THE DENG XIAOPING ERA: An Inquiry into the Fate of Chinese Socialism, 1978-1994
#### THE DENG XIAOPING ERA: An Inquiry into the Fate of Chinese Socialism, 1978–1994.
By Maurice Meisner. Hill & Wang. 544 pp. $30
The current faith that market economies inevitably foster democracy comes in for hard scrutiny in this study of China under Deng Xiaoping. Meisner, a professor of history at the University of Wisconsin at Madison, grants that China has made spectacular economic gains since Deng came to power in 1978. But the social effects of this particular "great leap" have been calamitous.
Meisner argues that Deng’s dismantling of the centrally controlled economy has failed to create a bourgeois class that is independent of the state and therefore potentially capable of building a new civic culture. Instead, economic liberalization has benefited chiefly "officials or the relatives and friends of officials." Reformed China, he writes, is not a "socialist market economy" but "bureaucratic capitalism." While he does not dispute the dramatically improved standard of living of vast numbers of ordinary Chinese, Meisner also notes mushrooming inequalities and injustices: millions of workers deprived of their "iron rice bowls" (job security), hundreds of millions of uprooted peasants converging on cities in search of work, frightful levels of workplace regimentation and exploitation, and rampant corruption.
Meisner’s hope, dashed by Mao and Deng alike, was that China would become a socialist democracy stripped of any Leninist overlay, and this preference frequently colors his analysis. For instance, when he claims that the new Chinese "capitalist class" is "perhaps unique in world history" because it is not "firmly rooted in private property," the reader is left to wonder whether such a class can truly be called capitalist. Meisner’s description of the Democracy Movement of 1989 is vivid and accurate. But when he quotes the demonstrators calling themselves shimin, or "city people," he assumes that most belonged to the urban working class. Many demonstrators, though, were government employees, and some were members of the Communist Party. Shimin was an all-embracing term, "we" the people against "them" the government.

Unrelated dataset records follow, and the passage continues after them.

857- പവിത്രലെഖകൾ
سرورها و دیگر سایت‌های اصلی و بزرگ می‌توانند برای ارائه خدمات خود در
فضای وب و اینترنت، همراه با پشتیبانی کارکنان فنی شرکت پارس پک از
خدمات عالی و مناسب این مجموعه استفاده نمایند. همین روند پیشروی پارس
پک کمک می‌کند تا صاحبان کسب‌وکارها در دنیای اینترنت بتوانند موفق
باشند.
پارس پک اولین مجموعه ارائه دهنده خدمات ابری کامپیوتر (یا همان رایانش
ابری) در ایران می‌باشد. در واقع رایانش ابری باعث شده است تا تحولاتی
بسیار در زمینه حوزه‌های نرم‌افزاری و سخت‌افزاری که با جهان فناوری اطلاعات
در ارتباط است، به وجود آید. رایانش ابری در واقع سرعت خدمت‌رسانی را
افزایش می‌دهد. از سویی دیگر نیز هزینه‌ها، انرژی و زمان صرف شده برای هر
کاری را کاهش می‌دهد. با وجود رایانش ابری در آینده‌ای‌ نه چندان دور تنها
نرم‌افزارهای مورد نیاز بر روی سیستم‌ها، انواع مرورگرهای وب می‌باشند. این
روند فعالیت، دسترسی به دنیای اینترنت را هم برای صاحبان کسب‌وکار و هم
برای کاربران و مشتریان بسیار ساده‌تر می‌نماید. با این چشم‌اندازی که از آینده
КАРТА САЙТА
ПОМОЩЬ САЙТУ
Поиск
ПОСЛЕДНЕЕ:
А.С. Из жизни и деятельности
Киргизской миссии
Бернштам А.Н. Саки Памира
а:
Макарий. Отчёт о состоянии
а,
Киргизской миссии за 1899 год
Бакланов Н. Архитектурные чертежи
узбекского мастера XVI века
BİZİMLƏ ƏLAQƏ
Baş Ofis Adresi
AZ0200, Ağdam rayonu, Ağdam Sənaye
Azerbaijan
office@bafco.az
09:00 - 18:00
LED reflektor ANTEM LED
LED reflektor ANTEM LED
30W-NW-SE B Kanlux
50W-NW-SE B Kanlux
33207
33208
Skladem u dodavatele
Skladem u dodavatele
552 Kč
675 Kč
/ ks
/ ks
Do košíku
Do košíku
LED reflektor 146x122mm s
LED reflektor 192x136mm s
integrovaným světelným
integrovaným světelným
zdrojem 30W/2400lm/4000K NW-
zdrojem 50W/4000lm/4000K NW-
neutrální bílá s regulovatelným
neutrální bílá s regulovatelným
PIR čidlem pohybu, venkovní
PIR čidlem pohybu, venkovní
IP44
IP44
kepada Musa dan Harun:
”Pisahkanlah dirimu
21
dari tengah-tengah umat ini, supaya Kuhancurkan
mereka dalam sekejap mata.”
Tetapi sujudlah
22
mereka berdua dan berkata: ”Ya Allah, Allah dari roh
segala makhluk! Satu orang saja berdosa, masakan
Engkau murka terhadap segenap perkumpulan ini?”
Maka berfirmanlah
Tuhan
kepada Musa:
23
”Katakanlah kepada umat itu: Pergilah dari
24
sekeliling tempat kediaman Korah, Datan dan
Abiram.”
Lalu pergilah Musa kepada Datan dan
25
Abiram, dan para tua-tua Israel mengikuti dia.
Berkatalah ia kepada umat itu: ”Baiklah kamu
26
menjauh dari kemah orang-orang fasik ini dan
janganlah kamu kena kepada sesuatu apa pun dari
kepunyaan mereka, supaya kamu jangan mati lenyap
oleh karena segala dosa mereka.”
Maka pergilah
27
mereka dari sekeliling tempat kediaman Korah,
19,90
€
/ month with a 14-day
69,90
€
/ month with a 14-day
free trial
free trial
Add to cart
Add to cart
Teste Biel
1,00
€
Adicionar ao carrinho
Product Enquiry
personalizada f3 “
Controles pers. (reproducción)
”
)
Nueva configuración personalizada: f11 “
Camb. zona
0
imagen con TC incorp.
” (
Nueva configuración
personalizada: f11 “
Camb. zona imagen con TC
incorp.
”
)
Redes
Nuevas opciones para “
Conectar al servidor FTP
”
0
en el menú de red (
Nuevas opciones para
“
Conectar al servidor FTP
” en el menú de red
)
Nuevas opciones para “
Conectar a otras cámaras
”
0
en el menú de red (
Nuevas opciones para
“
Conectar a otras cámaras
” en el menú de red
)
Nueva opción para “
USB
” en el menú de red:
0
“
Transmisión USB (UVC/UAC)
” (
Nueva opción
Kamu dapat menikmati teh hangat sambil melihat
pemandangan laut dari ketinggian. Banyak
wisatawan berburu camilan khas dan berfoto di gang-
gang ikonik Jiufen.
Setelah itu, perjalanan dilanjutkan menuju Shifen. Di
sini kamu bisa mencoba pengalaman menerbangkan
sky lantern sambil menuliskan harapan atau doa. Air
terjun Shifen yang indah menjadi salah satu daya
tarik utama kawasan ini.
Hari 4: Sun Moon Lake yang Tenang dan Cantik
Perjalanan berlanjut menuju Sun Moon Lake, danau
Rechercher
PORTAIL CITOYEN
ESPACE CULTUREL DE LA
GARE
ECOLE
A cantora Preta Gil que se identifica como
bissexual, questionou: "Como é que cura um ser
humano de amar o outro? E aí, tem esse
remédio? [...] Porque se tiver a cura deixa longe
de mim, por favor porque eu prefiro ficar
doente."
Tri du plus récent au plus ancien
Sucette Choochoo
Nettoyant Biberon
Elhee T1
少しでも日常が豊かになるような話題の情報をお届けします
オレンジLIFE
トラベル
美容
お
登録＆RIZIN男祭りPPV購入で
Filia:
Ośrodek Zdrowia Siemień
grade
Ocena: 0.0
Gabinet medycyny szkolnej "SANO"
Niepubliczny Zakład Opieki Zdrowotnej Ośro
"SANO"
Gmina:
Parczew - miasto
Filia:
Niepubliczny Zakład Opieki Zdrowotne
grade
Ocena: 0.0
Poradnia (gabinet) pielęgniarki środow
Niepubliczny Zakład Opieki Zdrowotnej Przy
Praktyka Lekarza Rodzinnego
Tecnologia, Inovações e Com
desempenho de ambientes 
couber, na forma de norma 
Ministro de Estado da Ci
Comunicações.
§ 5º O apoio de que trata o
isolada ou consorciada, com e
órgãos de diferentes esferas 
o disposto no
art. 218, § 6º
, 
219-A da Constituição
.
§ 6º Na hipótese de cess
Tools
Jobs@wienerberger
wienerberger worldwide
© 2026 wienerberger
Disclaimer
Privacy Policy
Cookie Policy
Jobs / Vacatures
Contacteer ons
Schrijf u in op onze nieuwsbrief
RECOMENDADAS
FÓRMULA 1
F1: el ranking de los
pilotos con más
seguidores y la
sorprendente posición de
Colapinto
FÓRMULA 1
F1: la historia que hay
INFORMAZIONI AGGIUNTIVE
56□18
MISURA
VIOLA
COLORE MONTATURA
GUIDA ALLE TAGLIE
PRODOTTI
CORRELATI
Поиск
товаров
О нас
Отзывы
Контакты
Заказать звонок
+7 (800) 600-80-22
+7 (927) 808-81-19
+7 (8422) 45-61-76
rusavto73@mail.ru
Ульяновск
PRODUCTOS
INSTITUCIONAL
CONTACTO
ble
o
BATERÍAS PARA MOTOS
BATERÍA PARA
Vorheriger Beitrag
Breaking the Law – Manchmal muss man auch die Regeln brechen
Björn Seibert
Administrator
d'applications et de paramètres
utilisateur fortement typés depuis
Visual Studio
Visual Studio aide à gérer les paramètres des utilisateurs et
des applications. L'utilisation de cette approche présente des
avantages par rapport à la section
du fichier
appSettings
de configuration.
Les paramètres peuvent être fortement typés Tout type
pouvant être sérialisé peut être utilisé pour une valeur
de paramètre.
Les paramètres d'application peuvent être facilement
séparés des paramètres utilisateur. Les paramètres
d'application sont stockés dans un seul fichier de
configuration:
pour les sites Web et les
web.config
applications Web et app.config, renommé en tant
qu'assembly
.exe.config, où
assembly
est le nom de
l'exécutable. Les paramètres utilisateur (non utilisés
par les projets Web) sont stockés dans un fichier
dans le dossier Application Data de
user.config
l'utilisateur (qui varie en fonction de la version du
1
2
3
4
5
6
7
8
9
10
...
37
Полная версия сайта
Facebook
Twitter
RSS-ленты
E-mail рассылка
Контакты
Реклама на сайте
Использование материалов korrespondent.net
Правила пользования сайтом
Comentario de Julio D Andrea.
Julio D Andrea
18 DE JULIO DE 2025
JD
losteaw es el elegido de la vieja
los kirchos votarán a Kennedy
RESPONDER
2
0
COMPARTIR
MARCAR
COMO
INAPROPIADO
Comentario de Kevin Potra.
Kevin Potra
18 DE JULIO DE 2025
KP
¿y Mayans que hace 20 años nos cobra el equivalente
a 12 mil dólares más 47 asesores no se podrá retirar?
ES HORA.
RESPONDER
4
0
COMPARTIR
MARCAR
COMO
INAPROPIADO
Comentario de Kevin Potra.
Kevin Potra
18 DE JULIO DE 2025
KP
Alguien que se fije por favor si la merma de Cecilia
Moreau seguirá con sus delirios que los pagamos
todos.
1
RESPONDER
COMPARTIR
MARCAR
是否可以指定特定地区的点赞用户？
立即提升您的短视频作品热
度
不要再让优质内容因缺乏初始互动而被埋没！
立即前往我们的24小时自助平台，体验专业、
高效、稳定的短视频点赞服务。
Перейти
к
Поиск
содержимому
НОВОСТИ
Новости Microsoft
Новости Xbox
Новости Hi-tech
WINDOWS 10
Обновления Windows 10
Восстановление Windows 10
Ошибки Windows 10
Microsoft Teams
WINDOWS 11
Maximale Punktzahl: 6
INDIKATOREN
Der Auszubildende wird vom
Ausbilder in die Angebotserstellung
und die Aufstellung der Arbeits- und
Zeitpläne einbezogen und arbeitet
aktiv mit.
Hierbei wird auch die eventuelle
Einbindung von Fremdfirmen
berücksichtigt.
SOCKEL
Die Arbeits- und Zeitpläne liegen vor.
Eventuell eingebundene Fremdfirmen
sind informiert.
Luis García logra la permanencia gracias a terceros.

Meisner rightly admires the political awakening and moral courage of the ordinary citizens of Beijing. He notes that, to many, "democracy" meant less a particular form of government than freedom from the bureaucratic tentacles of the state. ("Democracy," one participant told me at the time, "simply means fair.") Can China ever build the institutions and political culture capable of supporting democracy? Meisner makes no predictions. But this excellent book makes the sobering case that if democracy ever does arise, it will not be from China’s new class of bureaucratic capitalists but from the ranks of the discontented and disenfranchised.